Dans une tentative de revenir au premier plan, il avait annoncé sa candidature à la présidentielle libyenne en 2021, un scrutin finalement annulé en raison de l’instabilité politique persistante dans le pays.

 

Une Libye toujours fragmentée

La mort de Saïf al-Islam intervient dans un climat d’instabilité chronique en Libye, où rivalités politiques, milices armées et autorités rivales continuent de fragmenter le paysage politique national.
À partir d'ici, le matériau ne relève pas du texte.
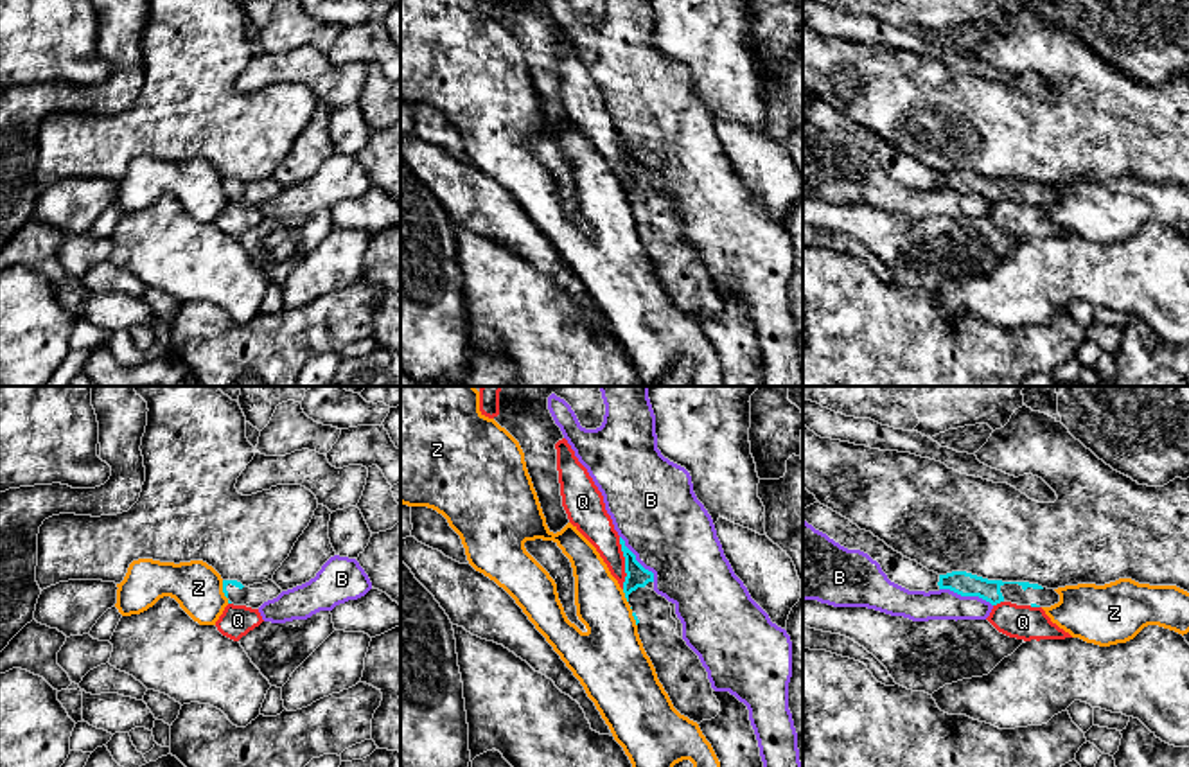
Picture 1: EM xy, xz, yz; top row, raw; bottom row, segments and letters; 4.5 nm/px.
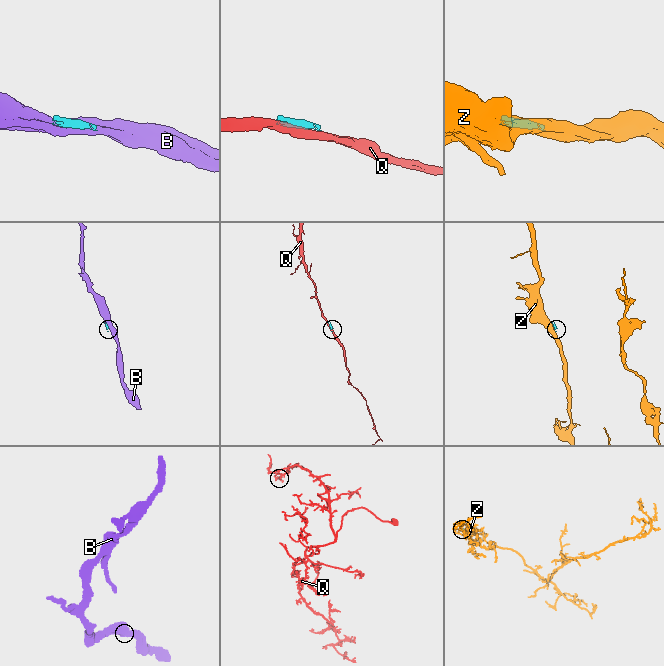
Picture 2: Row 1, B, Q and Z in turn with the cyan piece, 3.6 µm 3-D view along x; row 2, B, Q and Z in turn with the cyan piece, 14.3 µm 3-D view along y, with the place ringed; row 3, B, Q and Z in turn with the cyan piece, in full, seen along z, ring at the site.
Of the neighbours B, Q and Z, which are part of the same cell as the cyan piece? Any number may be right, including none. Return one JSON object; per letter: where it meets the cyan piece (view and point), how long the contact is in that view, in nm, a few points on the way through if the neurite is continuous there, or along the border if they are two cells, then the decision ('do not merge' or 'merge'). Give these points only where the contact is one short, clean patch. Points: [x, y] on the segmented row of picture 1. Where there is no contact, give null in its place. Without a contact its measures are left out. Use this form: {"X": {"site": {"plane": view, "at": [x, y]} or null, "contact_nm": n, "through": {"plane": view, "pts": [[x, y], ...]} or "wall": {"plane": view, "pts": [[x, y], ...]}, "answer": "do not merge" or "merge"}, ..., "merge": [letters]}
{"B": {"site": {"plane": "yz", "at": [967, 595]}, "contact_nm": 260, "answer": "do not merge"}, "Q": {"site": {"plane": "xz", "at": [625, 563]}, "contact_nm": 240, "answer": "do not merge"}, "Z": {"site": {"plane": "xz", "at": [625, 597]}, "contact_nm": 70, "answer": "do not merge"}, "merge": []}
Cette disparition pourrait rebattre les cartes à l’approche d’un nouvel épisode électoral, longtemps espéré mais sans calendrier officiel.

Les circonstances exactes de l’attaque restent encore floues, certains médias évoquant des débats autour de possibles affrontements entre factions armées, tandis que d’autres avancent la piste d’un assassinat ciblé visant à écarter toute figure susceptible de rassembler autour d’un projet politique.